Rick F Guyon - Differential Equations - Convolution Integral - Richard F Guyon

Rick F Guyon - A complex Laplace transform, F(s), will often be recognized as the product of two other transforms, F1(s) and F2(s), whose corresponding functions fi(f) and f2(t) are known. Unfortunately, Laplace transforms cannot be computed with ordinary multiplication. However, it is possible to extract f(t) from the convolution, as calculated from either of the convolution integrals.

Rick F Guyon - Convolution Integral - Richard F Guyon 

Rick F Guyon - Analysis of Accident Data - Richard F Guyon

Rick F Guyon - Accident data are compiled and evaluated to identify hazardous features and locations, set priorities for safety improvements, support economic analysis, and identify patterns, causes and possible countermeasures.

Accidents are classified into three severity categories,  depending on whether there is (a) property damage only referred to as PDO accidents, (b) personal injury, or (c) fatalities. The severity ratio is defined as the ratio of the number of injury and fatal accidents divided by the total number of all accidents (including PDO accidents).

It is common to prioritize intersections according to the accident rate, R. The accident rate may be determined for PDO, personal injury, and fatal accidents or the total thereof. The accident ratio is the ration of the number of accidents per year to the average daily traffic, ADT. The rate is reported as RMEV.

Rick F Guyon - Vehicle Exposure - Richard F Guyon

Routes between points are prioritized according to the accident rate per miles, calculated as the ratio of the number of accidents per year to the ADT per mile of length, counting traffic from all directions in the intersection. For convinces, the rate may be calculated per 100 million vehicle miles.

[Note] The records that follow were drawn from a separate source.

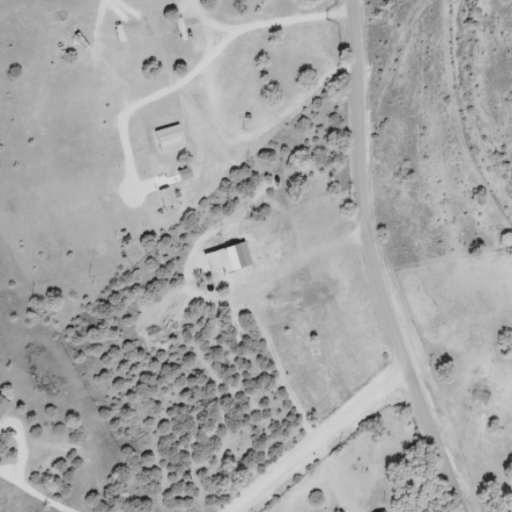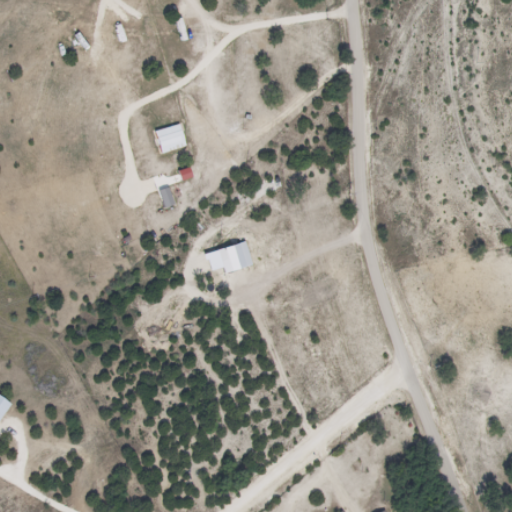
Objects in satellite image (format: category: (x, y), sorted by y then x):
road: (393, 62)
building: (166, 139)
road: (377, 262)
road: (324, 439)
building: (383, 511)
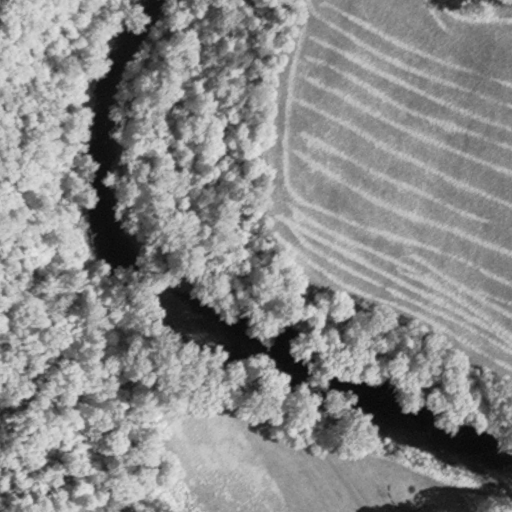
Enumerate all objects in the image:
river: (189, 311)
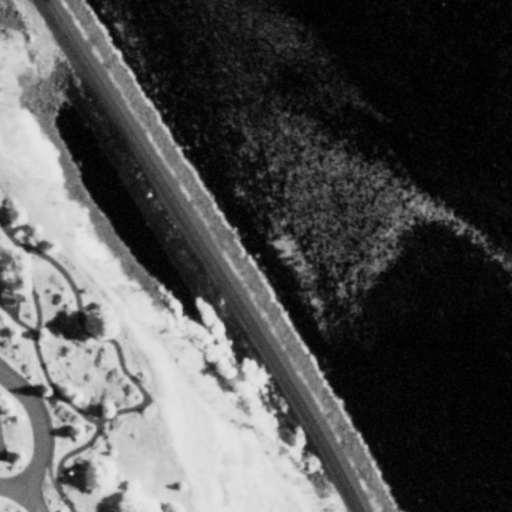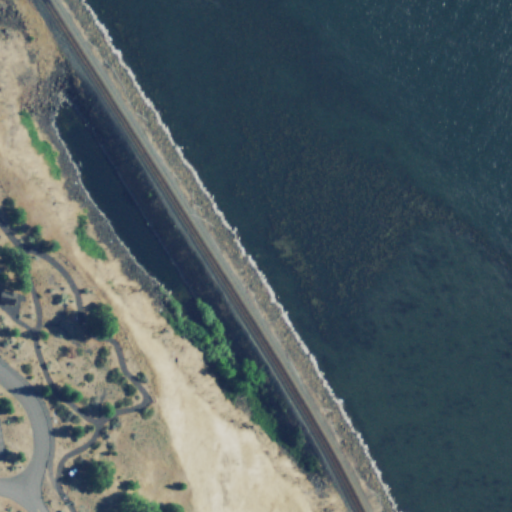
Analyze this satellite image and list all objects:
railway: (206, 252)
building: (6, 295)
road: (75, 343)
road: (34, 344)
road: (116, 353)
parking lot: (20, 437)
road: (38, 437)
road: (52, 484)
road: (29, 499)
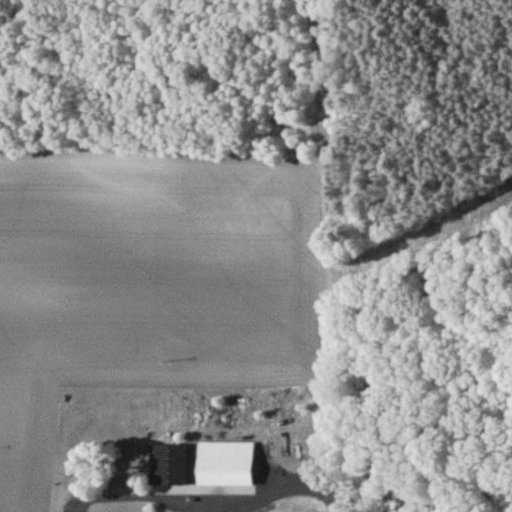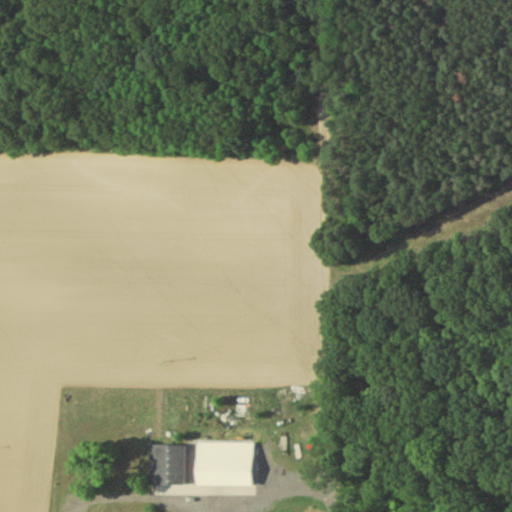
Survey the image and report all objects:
building: (168, 467)
building: (226, 467)
road: (148, 496)
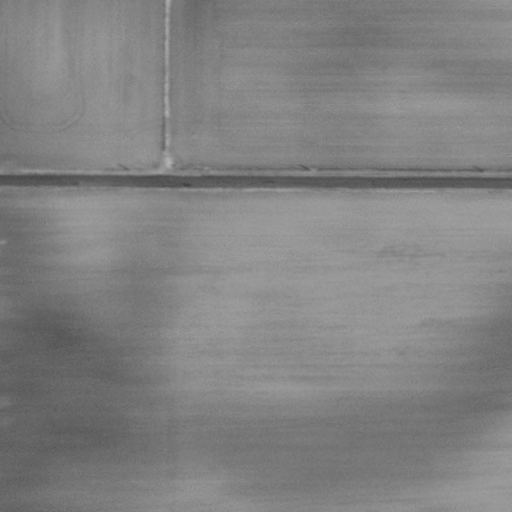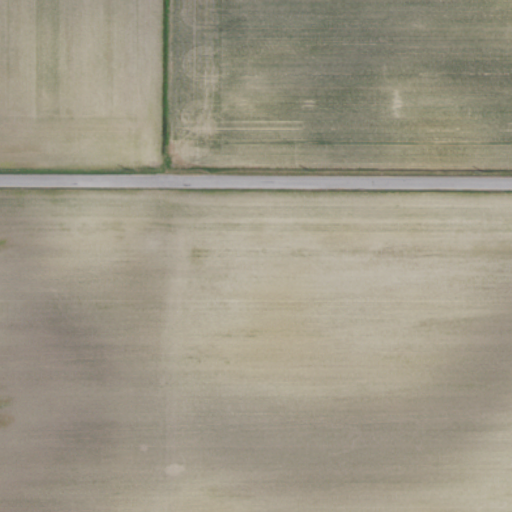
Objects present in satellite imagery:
road: (256, 182)
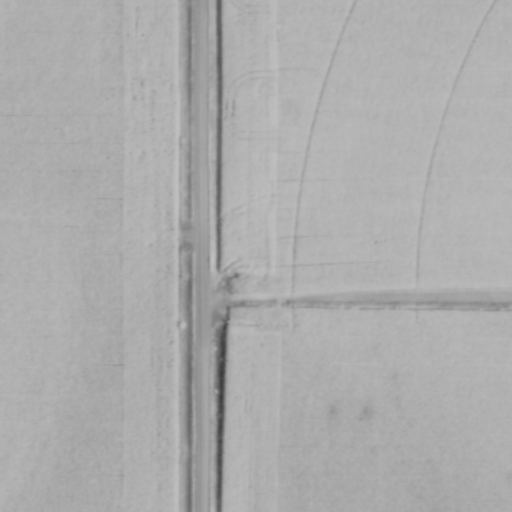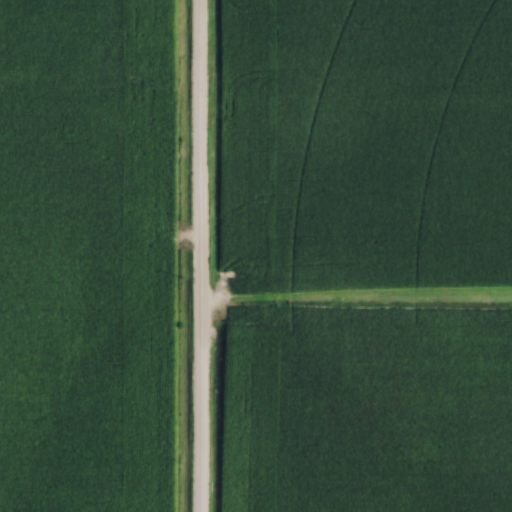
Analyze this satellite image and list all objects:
road: (358, 140)
road: (203, 256)
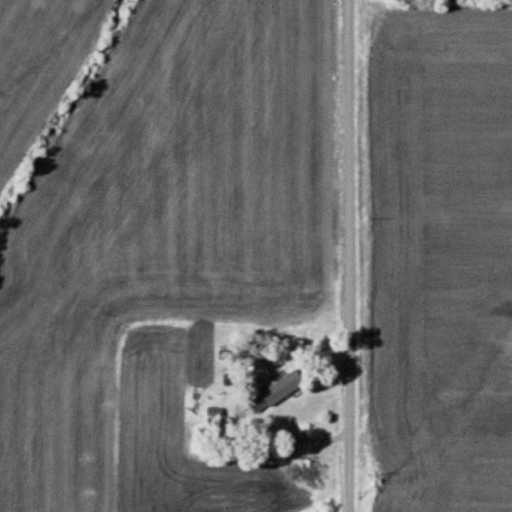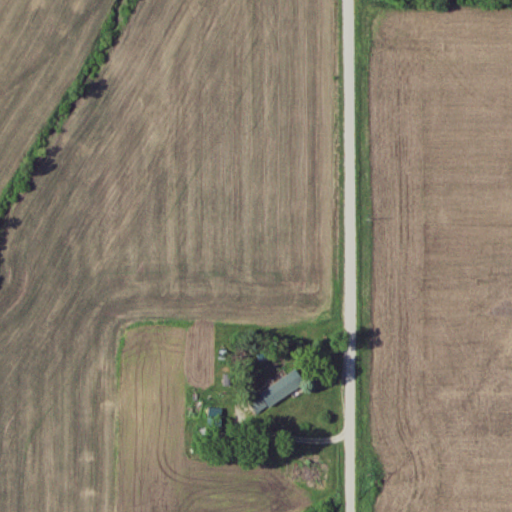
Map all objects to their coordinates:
road: (315, 256)
building: (282, 386)
building: (254, 404)
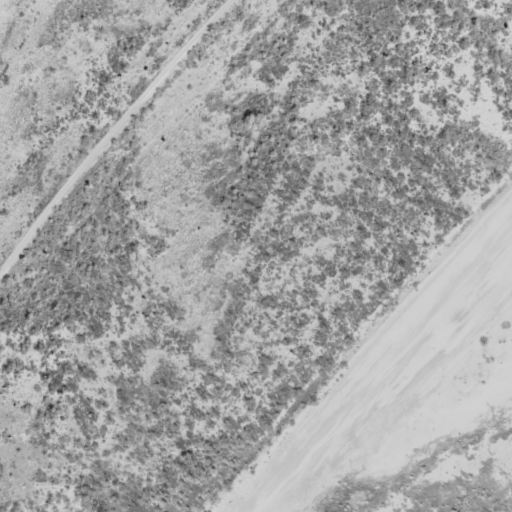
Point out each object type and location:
road: (127, 160)
airport runway: (383, 370)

Rick F Guyon - Speed Degredation on Uphill Grades - Richard F Guyon

Rick F Guyon - Most modern passenger cars traveling on highways are capable of negotiation uphill grades of 4 to 5% without speed decreases blow their initial level-highway sppeds. (Older cars with high mass-to-power ratios and some smaller-sized "economy" vehicles may experience speed decreases.)

Heavy trucks experience greater speed degradation than passenger cars. The primary variables affecting actual speed decreases are the grade steepness, the grade length,  and the truck's mass-to-power ration. Mass to power ratios are commonly stated in pounds per horsepower and kilograms per kilowatt.

Rick F Guyon - Braking and Deceleration Rate - Richard F Guyon

Rick F Guyon - Continuing on this series on Vehicle Dynamics is Braking and Deceleration Rate.

The maximum deceleration that can be developed in dry weather by a vehicle with tires and brakes in good condition is about 25 ft/sec. (Acceleration and deceleration are sometimes specified in miles per hour per second, or kilometers per hour per second. Multiply mphps by 1.467 to obtain ft/sec and multiply kphps by 0.278 to obtain m/s2. However decelerations of 14 ft/sec are experienced by occupants as uncomfortable and alarming. 11 ft/sec is the appropriate upper limit of desirable decelerations,  and approximately 9ft/sec is the maximum comfortable deceleration from high-speed travel.